טכניון מכון טכנולוגי לישראל
הטכניון מכון טכנולוגי לישראל - בית הספר ללימודי מוסמכים  
M.Sc Thesis
M.Sc StudentKatz Sandra
SubjectThe Role of the Mef2D Transcription Factor in Mesodern and
Ectoderm Specification During Early Development
DepartmentDepartment of Medicine
Supervisor Professor Eyal Bengal
Full Thesis textFull thesis text - English Version


Abstract

In Xenopus, specification of the three germ layers is one of the earliest developmental decisions occurring prior to gastrulation. During the first twelfth cell cycles zygotic transcription is repressed, and maternally expressed factors provide the blueprint for embryonic development. Only then, at a stage called mid-blastula transition (MBT), zygotic transcription is initiated. The first genes to be transcribed are active in the formation and specification of the three germ layers, ectoderm, mesoderm, and endoderm, and in the induction of the dorsal signaling center, the Spemann-Mangold organizer. Their expression is regulated by maternal factors.

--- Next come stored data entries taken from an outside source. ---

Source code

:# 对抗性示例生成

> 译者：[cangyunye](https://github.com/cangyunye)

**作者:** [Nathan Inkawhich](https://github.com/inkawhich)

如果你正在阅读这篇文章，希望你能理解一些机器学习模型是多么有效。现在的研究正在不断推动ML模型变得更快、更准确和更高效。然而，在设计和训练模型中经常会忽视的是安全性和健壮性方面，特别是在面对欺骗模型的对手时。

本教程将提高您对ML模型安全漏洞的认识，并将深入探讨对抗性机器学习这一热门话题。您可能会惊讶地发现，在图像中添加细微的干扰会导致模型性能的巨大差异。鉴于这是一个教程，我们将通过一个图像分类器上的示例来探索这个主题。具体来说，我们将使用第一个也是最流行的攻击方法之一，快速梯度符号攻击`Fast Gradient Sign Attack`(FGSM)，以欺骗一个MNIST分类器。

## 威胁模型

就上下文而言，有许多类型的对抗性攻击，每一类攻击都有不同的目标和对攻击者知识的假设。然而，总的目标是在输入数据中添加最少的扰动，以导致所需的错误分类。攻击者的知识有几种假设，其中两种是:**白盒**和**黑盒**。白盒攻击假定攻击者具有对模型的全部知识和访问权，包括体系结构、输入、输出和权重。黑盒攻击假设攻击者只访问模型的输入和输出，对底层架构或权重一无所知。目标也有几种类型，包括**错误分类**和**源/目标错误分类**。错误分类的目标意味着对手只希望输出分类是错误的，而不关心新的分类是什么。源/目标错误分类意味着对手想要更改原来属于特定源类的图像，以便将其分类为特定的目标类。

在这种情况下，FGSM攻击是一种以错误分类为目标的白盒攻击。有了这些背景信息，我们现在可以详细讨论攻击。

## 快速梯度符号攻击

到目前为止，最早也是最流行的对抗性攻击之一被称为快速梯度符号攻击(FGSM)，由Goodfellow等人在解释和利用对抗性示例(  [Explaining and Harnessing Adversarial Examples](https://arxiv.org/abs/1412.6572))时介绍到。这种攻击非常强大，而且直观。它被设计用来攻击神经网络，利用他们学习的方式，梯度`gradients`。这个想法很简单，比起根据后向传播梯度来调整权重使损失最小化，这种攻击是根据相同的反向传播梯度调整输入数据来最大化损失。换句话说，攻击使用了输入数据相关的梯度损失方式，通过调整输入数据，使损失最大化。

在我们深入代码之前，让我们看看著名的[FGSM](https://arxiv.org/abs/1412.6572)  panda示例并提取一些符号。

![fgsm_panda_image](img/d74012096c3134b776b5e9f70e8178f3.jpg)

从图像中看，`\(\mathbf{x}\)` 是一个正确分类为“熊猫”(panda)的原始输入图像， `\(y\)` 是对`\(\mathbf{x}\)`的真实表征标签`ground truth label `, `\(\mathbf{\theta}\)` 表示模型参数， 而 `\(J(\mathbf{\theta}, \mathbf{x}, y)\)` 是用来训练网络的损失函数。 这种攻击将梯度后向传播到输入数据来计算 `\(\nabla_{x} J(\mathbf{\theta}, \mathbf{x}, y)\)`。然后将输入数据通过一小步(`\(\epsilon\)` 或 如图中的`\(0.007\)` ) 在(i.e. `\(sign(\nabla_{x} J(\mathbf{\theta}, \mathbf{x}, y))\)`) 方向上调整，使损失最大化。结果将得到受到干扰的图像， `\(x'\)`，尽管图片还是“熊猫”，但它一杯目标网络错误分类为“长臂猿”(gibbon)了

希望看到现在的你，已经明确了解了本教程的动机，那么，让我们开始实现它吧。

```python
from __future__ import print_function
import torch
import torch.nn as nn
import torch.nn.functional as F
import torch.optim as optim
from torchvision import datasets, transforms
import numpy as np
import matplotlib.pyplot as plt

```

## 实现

Here we focused on the roles of the Mef2D transcription factor at early development. We report that Mef2D is expressed in the animal hemisphere before MBT, and at the initiation of zygotic transcription, its expression expands into the marginal region that gives rise to mesoderm. Knockdown of Mef2D delayed gastrulation movements, prevented embryo elongation at the subsequent tailbud stage and caused severe defects in axial tissues of mesoderm and ectoderm origin. Knockdown of Mef2D reduced the expression of genes involved in mesoderm formation and patterning. Our analyses indicate that Mef2D and FGF signaling function in a positive feedback loop in the marginal region that is necessary to maintain mesodermal gene expression. One target gene of Mef2D in the mesoderm is Xnr1 of the Nodal family, which serves as a mediator of some of Mef2D mesodermal activities. In the animal region Mef2D is necessary for the expression of early ectodermal markers, as well as neural and epidermal markers at later stages. In addition, we find that Mef2D plays a role in the epithelial nature of ectoderm cells and in the maintenance of their pluripotency that is demonstrated by their ability to respond to different inducing signals.

In sum, our results indicate that marginally expressed Mef2D protein is a key transcription factor in mesoderm specification at late blastula stages, while animally expressed Mef2D protein induces the expression of pro-ectodermal genes effecting cell adhesion properties and competence to respond to external signals.